■ Available data
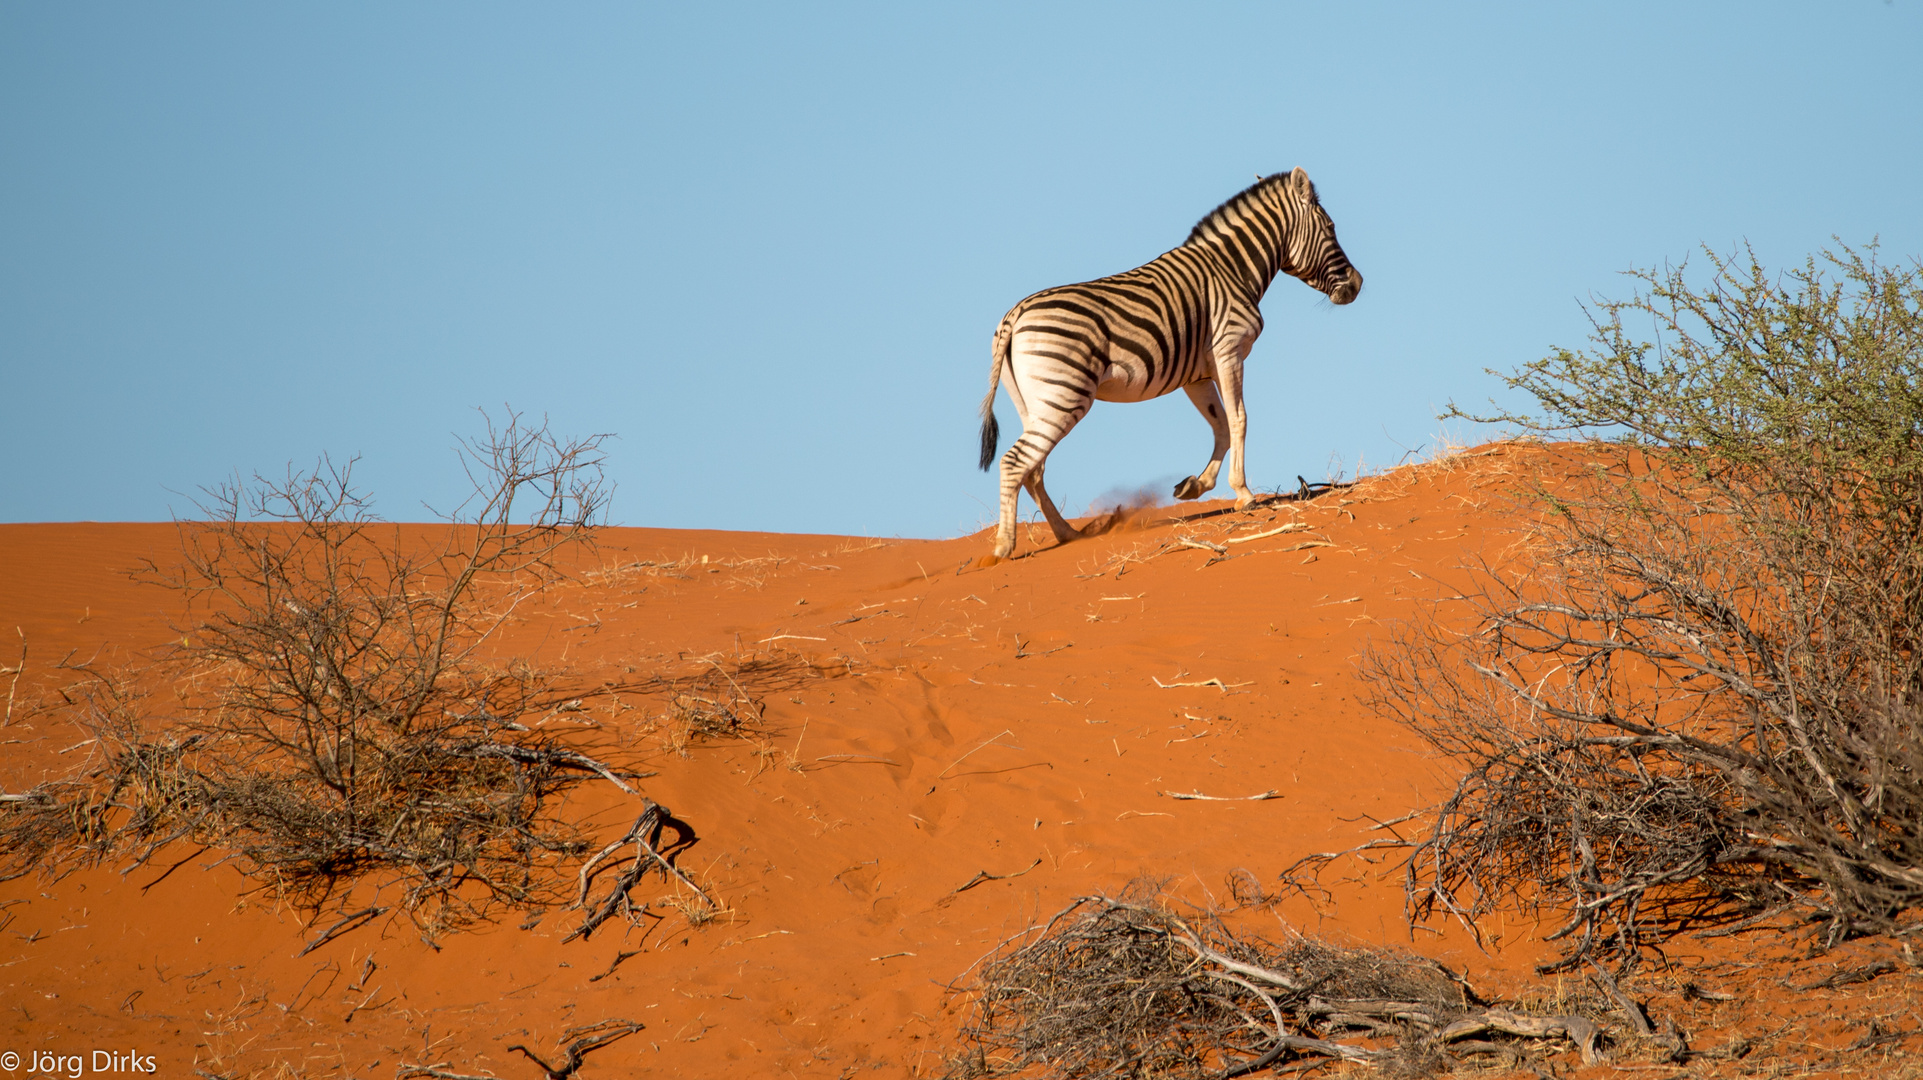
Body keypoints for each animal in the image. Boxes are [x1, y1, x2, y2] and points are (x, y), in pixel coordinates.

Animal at [969, 168, 1361, 557]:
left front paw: (1196, 485)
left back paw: (1068, 534)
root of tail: (1013, 316)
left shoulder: (1197, 375)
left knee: (1033, 469)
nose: (1357, 284)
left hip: (1035, 403)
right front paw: (1244, 494)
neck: (1232, 269)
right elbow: (1240, 419)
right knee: (1016, 462)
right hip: (1065, 397)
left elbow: (1220, 425)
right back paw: (1004, 547)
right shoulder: (1229, 350)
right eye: (1330, 228)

■ What you should do
Print the data above exactly, minus pictures.

■ Solution for this task
Body keypoints for each animal in the image. Boxes are [x1, y1, x2, y2] and points are (x, y), in pixel coordinates.

Animal at [969, 168, 1361, 557]:
left front paw: (1196, 485)
left back paw: (1068, 534)
root of tail: (1013, 316)
left shoulder: (1197, 375)
left knee: (1033, 469)
nose: (1357, 284)
left hip: (1035, 403)
right front paw: (1244, 494)
neck: (1232, 269)
right elbow: (1240, 419)
right knee: (1016, 462)
right hip: (1065, 397)
left elbow: (1220, 425)
right back paw: (1004, 547)
right shoulder: (1229, 350)
right eye: (1330, 228)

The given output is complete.